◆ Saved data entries

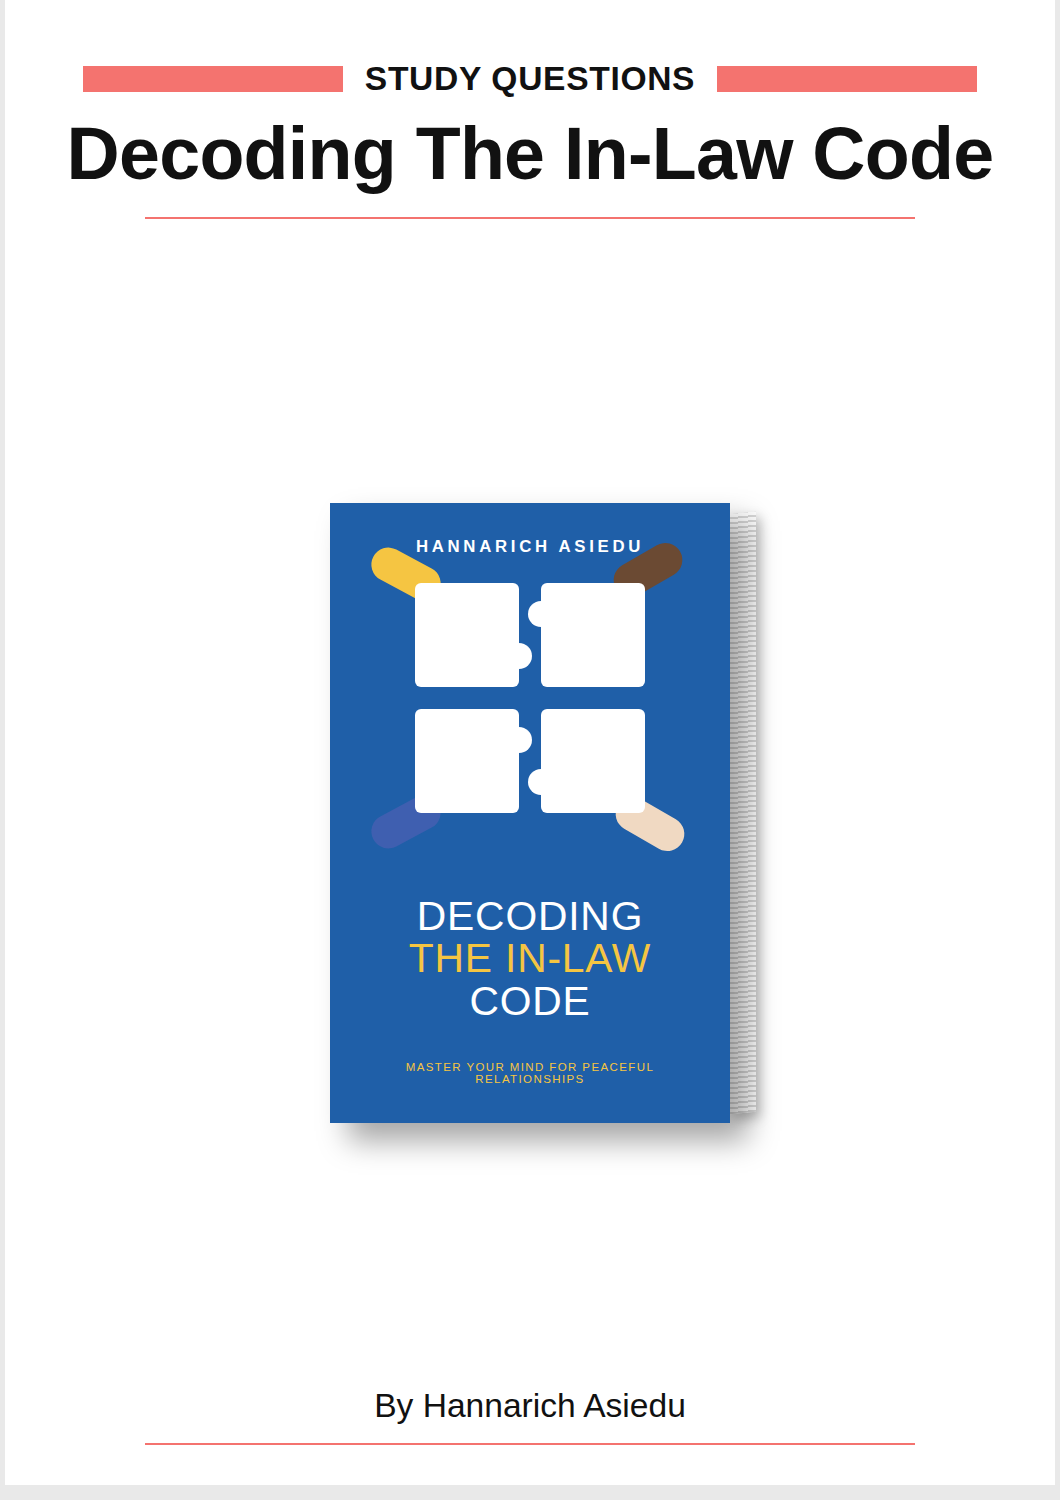STUDY QUESTIONS
Decoding The In-Law Code
Hannarich Asiedu
DECODING THE IN-LAW CODE
Master your mind for peaceful relationships
By Hannarich Asiedu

◆ WHAT THE TASK REQUIRES
Where a line of the data holds the word "Hannarich", copy that line.

◆ ANSWER AREA
Hannarich Asiedu
By Hannarich Asiedu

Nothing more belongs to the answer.